**EXCERPTED RECORDS**
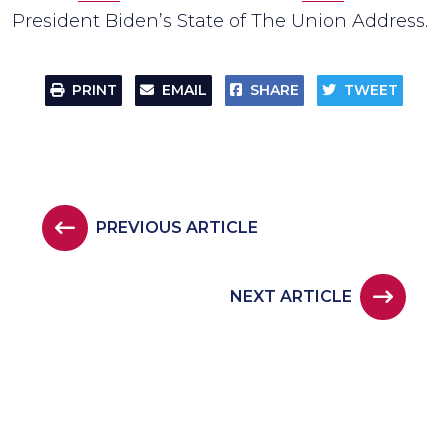
President Biden’s State of The Union Address.
PRINT
EMAIL
SHARE
TWEET
PREVIOUS ARTICLE
NEXT ARTICLE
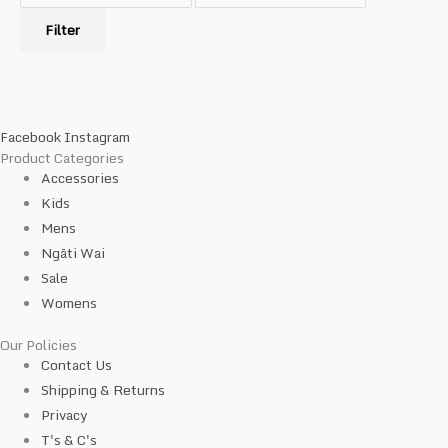
Filter
Facebook
Instagram
Product Categories
Accessories
Kids
Mens
Ngāti Wai
Sale
Womens
Our Policies
Contact Us
Shipping & Returns
Privacy
T's & C's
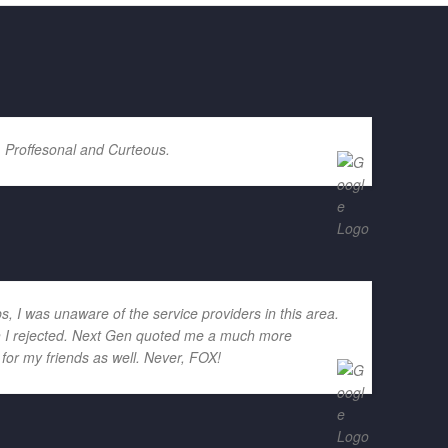
. Proffesonal and Curteous.
ps, I was unaware of the service providers in this area.
ich I rejected. Next Gen quoted me a much more
for my friends as well. Never, FOX!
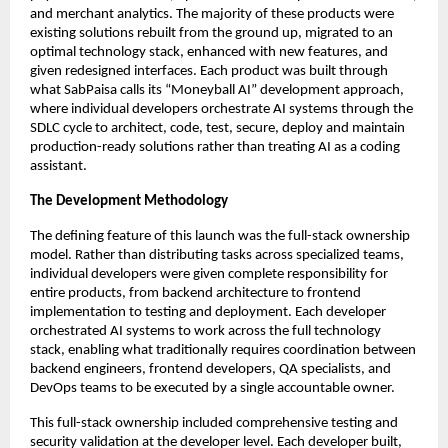
and merchant analytics. The majority of these products were
existing solutions rebuilt from the ground up, migrated to an
optimal technology stack, enhanced with new features, and
given redesigned interfaces. Each product was built through
what SabPaisa calls its “Moneyball AI” development approach,
where individual developers orchestrate AI systems through the
SDLC cycle to architect, code, test, secure, deploy and maintain
production-ready solutions rather than treating AI as a coding
assistant.
The Development Methodology
The defining feature of this launch was the full-stack ownership
model. Rather than distributing tasks across specialized teams,
individual developers were given complete responsibility for
entire products, from backend architecture to frontend
implementation to testing and deployment. Each developer
orchestrated AI systems to work across the full technology
stack, enabling what traditionally requires coordination between
backend engineers, frontend developers, QA specialists, and
DevOps teams to be executed by a single accountable owner.
This full-stack ownership included comprehensive testing and
security validation at the developer level. Each developer built,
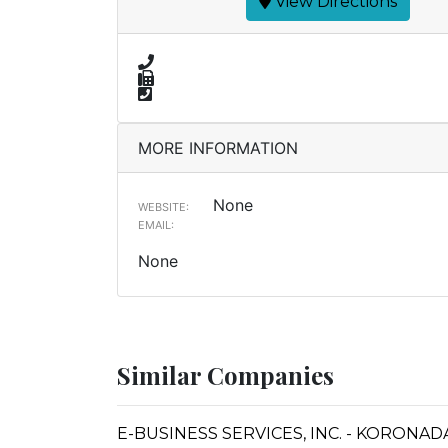
View Directions
MORE INFORMATION
None
WEBSITE:
EMAIL:
None
Similar Companies
E-BUSINESS SERVICES, INC. - KORONAD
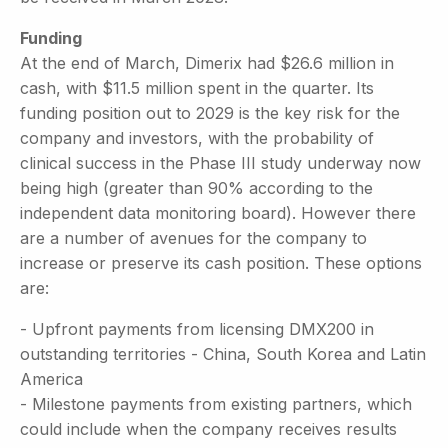
Funding
At the end of March, Dimerix had $26.6 million in
cash, with $11.5 million spent in the quarter. Its
funding position out to 2029 is the key risk for the
company and investors, with the probability of
clinical success in the Phase III study underway now
being high (greater than 90% according to the
independent data monitoring board). However there
are a number of avenues for the company to
increase or preserve its cash position. These options
are:
- Upfront payments from licensing DMX200 in
outstanding territories - China, South Korea and Latin
America
- Milestone payments from existing partners, which
could include when the company receives results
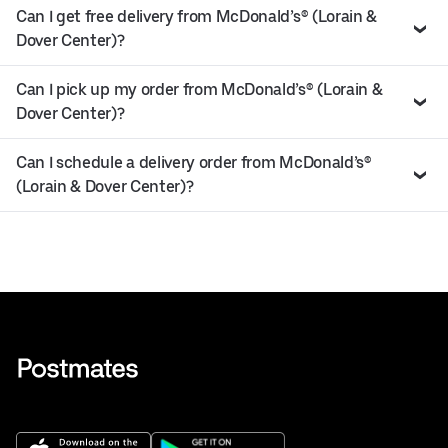
Can I get free delivery from McDonald’s® (Lorain &
Dover Center)?
Can I pick up my order from McDonald’s® (Lorain &
Dover Center)?
Can I schedule a delivery order from McDonald’s®
(Lorain & Dover Center)?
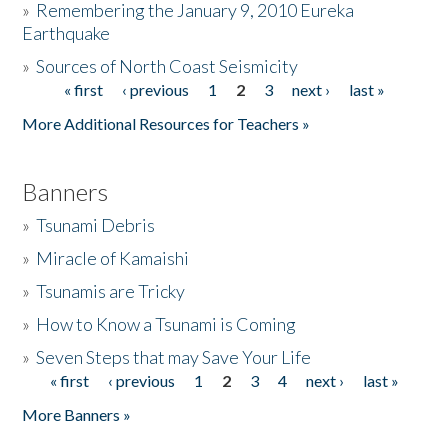
»
Remembering the January 9, 2010 Eureka
Earthquake
Donate
»
Sources of North Coast Seismicity
« first
‹ previous
1
2
3
next ›
last »
Pages
More Additional Resources for Teachers »
Banners
»
Tsunami Debris
»
Miracle of Kamaishi
»
Tsunamis are Tricky
»
How to Know a Tsunami is Coming
»
Seven Steps that may Save Your Life
« first
‹ previous
1
2
3
4
next ›
last »
Pages
More Banners »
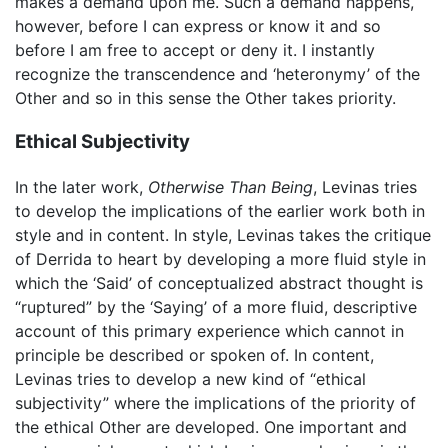
makes a demand upon me. Such a demand happens,
however, before I can express or know it and so
before I am free to accept or deny it. I instantly
recognize the transcendence and ‘heteronymy’ of the
Other and so in this sense the Other takes priority.
Ethical Subjectivity
In the later work,
Otherwise Than Being
, Levinas tries
to develop the implications of the earlier work both in
style and in content. In style, Levinas takes the critique
of Derrida to heart by developing a more fluid style in
which the ‘Said’ of conceptualized abstract thought is
“ruptured” by the ‘Saying’ of a more fluid, descriptive
account of this primary experience which cannot in
principle be described or spoken of. In content,
Levinas tries to develop a new kind of “ethical
subjectivity” where the implications of the priority of
the ethical Other are developed. One important and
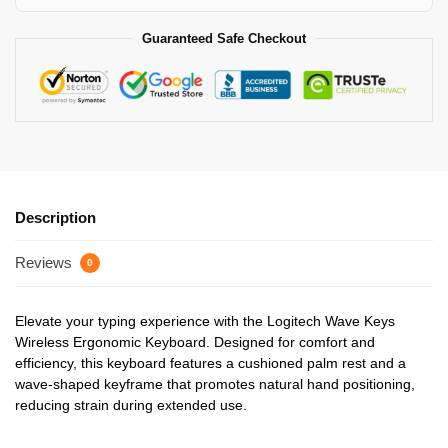
Guaranteed Safe Checkout
Description
Reviews
0
Elevate your typing experience with the Logitech Wave Keys
Wireless Ergonomic Keyboard. Designed for comfort and
efficiency, this keyboard features a cushioned palm rest and a
wave-shaped keyframe that promotes natural hand positioning,
reducing strain during extended use.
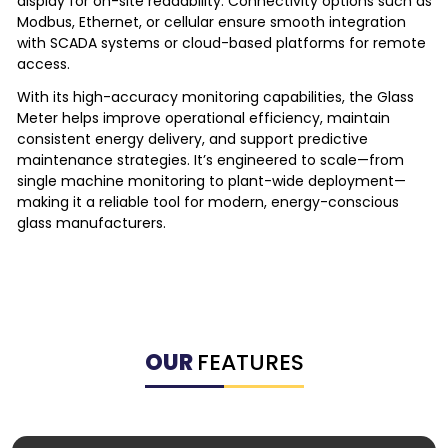
display for on-site readability. Connectivity options such as
Modbus, Ethernet, or cellular ensure smooth integration
with SCADA systems or cloud-based platforms for remote
access.
With its high-accuracy monitoring capabilities, the Glass
Meter helps improve operational efficiency, maintain
consistent energy delivery, and support predictive
maintenance strategies. It’s engineered to scale—from
single machine monitoring to plant-wide deployment—
making it a reliable tool for modern, energy-conscious
glass manufacturers.
OUR
FEATURES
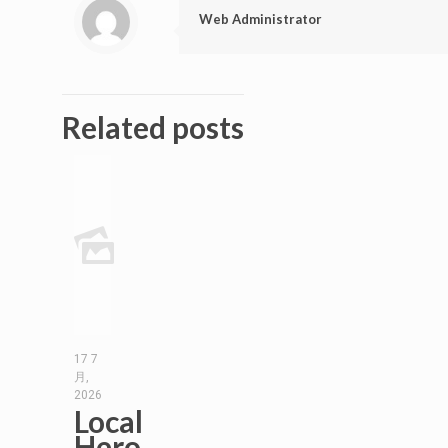
Web Administrator
Related posts
17 7
月,
2026
Local
Hero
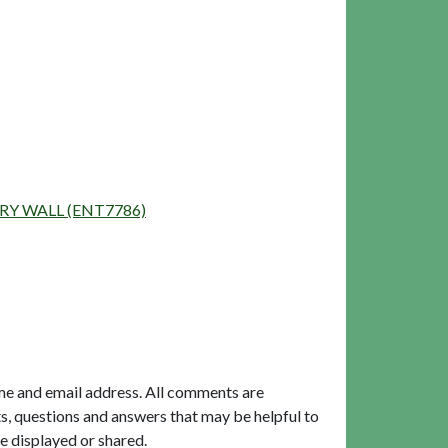
DARY WALL (ENT7786)
me and email address. All comments are
, questions and answers that may be helpful to
e displayed or shared.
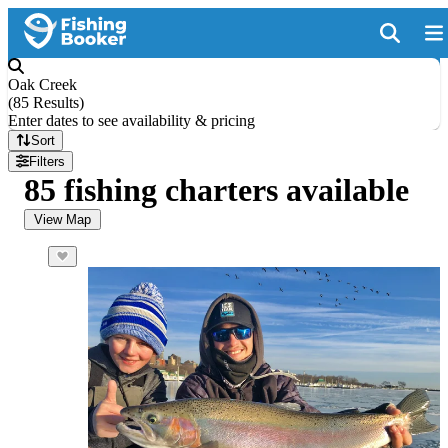
Oak Creek
(
85 Results
)
Enter dates to see availability & pricing
Sort
Filters
85 fishing charters available
View Map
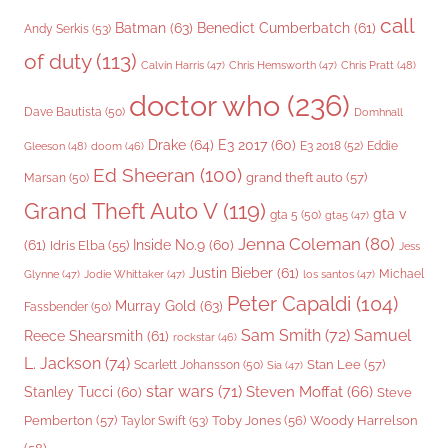
call
Batman
(63)
Benedict Cumberbatch
(61)
Andy Serkis
(53)
of duty
(113)
Chris Pratt
(48)
Calvin Harris
(47)
Chris Hemsworth
(47)
doctor who
(236)
Dave Bautista
(50)
Domhnall
Drake
(64)
E3 2017
(60)
Gleeson
(48)
E3 2018
(52)
Eddie
doom
(46)
Ed Sheeran
(100)
grand theft auto
(57)
Marsan
(50)
Grand Theft Auto V
(119)
gta v
gta 5
(50)
gta5
(47)
Jenna Coleman
(80)
(61)
Inside No.9
(60)
Idris Elba
(55)
Jess
Justin Bieber
(61)
Michael
Glynne
(47)
Jodie Whittaker
(47)
los santos
(47)
Peter Capaldi
(104)
Murray Gold
(63)
Fassbender
(50)
Sam Smith
(72)
Samuel
Reece Shearsmith
(61)
rockstar
(46)
L. Jackson
(74)
Stan Lee
(57)
Scarlett Johansson
(50)
Sia
(47)
star wars
(71)
Steven Moffat
(66)
Stanley Tucci
(60)
Steve
Woody Harrelson
Pemberton
(57)
Taylor Swift
(53)
Toby Jones
(56)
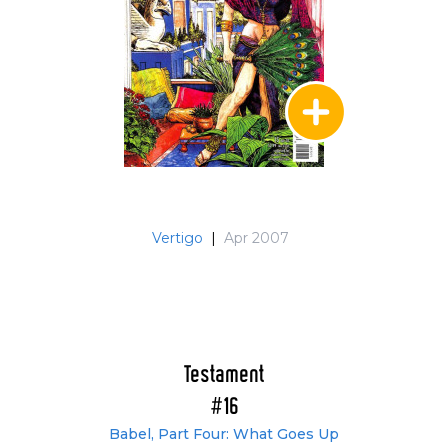
Vertigo
|
Apr 2007
Testament
#16
Babel, Part Four: What Goes Up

**WORK INSTRUCTIONS**
Set down exactly the lines above, from the line containing "Wireless Ergonomic Keyboard." through the line containing "DARY WALL (ENT7786)". Skip the pictures.

**TASK SOLUTION**
Wireless Ergonomic Keyboard. Designed for comfort and
efficiency, this keyboard features a cushioned palm rest and a
wave-shaped keyframe that promotes natural hand positioning,
reducing strain during extended use.
display for on-site readability. Connectivity options such as
Modbus, Ethernet, or cellular ensure smooth integration
with SCADA systems or cloud-based platforms for remote
access.
With its high-accuracy monitoring capabilities, the Glass
Meter helps improve operational efficiency, maintain
consistent energy delivery, and support predictive
maintenance strategies. It’s engineered to scale—from
single machine monitoring to plant-wide deployment—
making it a reliable tool for modern, energy-conscious
glass manufacturers.
OUR
FEATURES
Web Administrator
Related posts
17 7
月,
2026
Local
Hero
DARY WALL (ENT7786)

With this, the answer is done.